A Starting Point for Routed Meteor Apps

There are a lot of really cool demos out there for simple, single page Meteor apps. When you want to get a bit more practical and add a few different states with routes, Meteor still works great, but the initial work for getting this running can be a bit more strenuous. This post and my open source boilerplate project Meteorplate aim to help get you up and running in the shortest time possible.


Get Started Now

If you want to play around with this and see if it fits your app, check out the live demo. If you want to jump into the code right now, clone the Meteorplate Github repo, run meteor, and start hacking on your app.


Meteorplate

Back in the early days of Meteor, I recommended using the Backbone router and views to solve this problem in another article. Since then, Meteor has come a long way, and the community around it has too. This time around, we're going to solve this problem in Meteor 1.0+ using native Meteor templates directly as views and the widely used Iron Router for routes.

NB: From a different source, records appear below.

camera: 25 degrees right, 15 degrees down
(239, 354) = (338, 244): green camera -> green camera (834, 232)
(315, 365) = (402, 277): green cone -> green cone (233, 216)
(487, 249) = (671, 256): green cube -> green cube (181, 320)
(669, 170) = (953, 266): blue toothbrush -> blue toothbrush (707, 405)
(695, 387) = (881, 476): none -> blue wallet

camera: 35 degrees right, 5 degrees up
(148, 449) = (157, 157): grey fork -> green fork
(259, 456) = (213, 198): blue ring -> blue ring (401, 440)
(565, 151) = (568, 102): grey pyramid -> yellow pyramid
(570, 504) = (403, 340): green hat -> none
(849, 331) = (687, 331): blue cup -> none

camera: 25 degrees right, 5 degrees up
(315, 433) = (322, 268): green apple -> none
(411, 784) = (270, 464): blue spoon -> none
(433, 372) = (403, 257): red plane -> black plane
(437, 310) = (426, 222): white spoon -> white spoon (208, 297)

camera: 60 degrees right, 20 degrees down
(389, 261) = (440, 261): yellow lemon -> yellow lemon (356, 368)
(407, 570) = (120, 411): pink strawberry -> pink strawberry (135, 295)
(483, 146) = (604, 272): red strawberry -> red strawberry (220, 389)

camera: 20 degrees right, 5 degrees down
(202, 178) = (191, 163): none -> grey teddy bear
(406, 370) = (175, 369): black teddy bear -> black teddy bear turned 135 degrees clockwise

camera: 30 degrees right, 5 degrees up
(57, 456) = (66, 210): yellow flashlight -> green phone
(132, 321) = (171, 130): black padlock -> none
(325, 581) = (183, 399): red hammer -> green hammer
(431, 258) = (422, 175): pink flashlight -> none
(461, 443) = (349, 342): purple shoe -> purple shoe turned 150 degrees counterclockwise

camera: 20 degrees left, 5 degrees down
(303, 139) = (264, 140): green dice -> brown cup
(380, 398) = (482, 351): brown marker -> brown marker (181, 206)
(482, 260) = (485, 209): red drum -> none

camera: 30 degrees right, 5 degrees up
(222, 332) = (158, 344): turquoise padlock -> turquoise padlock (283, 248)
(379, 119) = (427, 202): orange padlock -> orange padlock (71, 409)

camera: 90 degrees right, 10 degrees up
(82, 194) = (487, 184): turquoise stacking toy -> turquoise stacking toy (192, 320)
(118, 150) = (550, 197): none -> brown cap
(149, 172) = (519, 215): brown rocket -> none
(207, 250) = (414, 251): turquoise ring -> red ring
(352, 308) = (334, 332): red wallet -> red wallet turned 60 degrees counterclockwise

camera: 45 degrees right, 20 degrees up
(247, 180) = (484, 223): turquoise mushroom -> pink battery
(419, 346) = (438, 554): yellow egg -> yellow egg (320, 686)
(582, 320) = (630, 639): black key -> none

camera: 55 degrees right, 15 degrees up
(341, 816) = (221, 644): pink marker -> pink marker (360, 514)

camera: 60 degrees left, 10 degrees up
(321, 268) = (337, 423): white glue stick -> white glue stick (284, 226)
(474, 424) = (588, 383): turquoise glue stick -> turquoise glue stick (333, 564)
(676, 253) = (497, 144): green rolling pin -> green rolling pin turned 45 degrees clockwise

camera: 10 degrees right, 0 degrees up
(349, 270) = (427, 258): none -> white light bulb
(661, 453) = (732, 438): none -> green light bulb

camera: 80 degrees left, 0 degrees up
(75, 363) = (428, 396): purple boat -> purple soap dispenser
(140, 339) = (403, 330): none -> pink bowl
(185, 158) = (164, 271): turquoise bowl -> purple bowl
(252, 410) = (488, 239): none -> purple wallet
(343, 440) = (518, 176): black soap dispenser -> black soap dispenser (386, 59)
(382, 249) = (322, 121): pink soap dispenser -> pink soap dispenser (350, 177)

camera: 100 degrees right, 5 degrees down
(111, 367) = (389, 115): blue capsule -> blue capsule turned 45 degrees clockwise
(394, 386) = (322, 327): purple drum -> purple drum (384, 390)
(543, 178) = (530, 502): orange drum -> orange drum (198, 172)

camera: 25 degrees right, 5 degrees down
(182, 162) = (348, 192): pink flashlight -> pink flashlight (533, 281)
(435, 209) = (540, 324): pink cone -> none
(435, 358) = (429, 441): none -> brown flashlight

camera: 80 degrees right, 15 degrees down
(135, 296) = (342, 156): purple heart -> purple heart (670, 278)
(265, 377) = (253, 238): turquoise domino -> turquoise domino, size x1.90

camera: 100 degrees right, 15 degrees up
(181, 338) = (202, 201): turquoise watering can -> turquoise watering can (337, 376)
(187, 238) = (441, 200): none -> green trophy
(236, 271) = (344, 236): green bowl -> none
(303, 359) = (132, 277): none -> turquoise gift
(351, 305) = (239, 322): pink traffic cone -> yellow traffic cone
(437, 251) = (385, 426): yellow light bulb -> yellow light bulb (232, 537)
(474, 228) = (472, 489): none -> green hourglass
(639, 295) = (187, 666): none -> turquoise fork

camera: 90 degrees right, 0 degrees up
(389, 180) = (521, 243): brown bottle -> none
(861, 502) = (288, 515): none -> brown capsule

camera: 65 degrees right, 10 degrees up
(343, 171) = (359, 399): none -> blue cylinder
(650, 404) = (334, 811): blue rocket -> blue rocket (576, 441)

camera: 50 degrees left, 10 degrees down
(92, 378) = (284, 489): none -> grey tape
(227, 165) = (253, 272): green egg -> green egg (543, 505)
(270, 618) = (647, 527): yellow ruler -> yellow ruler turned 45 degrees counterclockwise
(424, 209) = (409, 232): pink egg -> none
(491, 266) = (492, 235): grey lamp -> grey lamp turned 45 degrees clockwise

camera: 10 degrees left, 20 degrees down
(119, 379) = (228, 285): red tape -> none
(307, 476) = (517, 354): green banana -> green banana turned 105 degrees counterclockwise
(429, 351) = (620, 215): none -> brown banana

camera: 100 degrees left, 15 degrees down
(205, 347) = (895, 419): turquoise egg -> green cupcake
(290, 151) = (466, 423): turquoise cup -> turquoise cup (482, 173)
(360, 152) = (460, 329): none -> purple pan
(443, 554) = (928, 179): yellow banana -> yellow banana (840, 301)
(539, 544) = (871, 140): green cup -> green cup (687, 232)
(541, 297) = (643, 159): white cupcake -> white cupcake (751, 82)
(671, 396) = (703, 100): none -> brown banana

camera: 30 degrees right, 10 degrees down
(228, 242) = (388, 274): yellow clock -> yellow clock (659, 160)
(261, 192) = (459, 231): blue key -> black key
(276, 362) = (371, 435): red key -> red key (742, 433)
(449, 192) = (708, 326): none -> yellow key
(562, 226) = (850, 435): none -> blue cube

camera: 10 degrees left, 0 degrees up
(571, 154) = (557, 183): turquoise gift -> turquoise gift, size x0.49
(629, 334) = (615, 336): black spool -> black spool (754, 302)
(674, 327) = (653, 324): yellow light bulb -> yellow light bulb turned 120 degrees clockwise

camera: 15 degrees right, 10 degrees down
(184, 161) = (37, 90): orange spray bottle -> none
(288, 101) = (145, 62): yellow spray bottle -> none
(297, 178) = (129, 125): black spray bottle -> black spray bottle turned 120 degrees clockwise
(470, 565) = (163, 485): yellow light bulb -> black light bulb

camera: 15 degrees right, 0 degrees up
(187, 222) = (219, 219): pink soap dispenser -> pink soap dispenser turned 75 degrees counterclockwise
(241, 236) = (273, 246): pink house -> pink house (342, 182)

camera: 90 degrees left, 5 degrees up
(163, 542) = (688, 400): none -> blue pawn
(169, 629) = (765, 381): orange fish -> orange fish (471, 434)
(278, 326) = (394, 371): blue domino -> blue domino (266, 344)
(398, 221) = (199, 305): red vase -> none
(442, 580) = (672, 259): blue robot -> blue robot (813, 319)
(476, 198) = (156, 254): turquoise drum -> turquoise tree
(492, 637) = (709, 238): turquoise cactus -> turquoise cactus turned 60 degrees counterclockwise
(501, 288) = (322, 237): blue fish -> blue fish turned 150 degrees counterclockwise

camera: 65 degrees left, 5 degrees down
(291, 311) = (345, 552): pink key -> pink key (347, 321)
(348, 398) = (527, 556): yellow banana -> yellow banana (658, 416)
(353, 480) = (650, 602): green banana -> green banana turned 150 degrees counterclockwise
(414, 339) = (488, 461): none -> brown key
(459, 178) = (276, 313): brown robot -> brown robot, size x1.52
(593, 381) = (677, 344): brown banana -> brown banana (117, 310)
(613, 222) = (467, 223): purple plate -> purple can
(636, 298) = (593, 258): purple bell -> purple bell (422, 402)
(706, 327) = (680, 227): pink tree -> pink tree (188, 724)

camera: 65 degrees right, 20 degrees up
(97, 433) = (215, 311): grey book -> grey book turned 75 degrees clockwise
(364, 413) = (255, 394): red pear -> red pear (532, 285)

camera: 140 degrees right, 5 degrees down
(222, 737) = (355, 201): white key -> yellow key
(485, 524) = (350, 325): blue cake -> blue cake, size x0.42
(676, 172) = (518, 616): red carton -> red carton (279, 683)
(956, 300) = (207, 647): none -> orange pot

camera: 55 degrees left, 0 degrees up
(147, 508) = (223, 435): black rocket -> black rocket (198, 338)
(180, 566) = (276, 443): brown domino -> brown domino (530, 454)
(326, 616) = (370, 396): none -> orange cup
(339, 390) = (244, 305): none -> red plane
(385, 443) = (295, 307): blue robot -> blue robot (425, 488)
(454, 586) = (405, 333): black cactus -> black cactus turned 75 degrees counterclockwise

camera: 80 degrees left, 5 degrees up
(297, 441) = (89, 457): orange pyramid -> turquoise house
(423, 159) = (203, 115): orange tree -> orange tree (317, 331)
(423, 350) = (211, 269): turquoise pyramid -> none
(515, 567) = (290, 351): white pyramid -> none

With just a little boilerplate, we'll allow page structure to be rendered with a changing main view, permissions for pages based on user accounts, and even let Google Analytics track page changes. All this will still be reactive and take full advantage of Meteor's live real-time setup.

App Structure

Meteorplate is fittingly using HTML5 Boilerplate, along with the typical Meteor client/, public/, and server/ directories at the top level, so the folder structure should be familiar. Inside of client/, we've put all of the templates in the templates/ directory as plain html (such as this one for the homepage).

Inside client/js/, main.js kicks off the app and sets everything up for Meteor. The views/ director contains all definitions of template methods and events (such as the colors page view).

The last big piece is where we use Iron Router in routes.js. In here, we've just provided a light wrapper around Iron Router's usual functionality in order to provide the nice features mentioned above. To add a route, just define a new Iron Router route in the define method and call render() with the Meteor template that you want to render.


All of this will provide you a nice setup for a fully featured Meteor app. To get started, clone the Meteorplate repo and start building your app quickly on top of this solid foundation.

Update

Meteor has stopped their free hosting period, which has killed my live demo for this project. If you want to try it, I encourage you to clone the repository and run it yourself with the meteor command.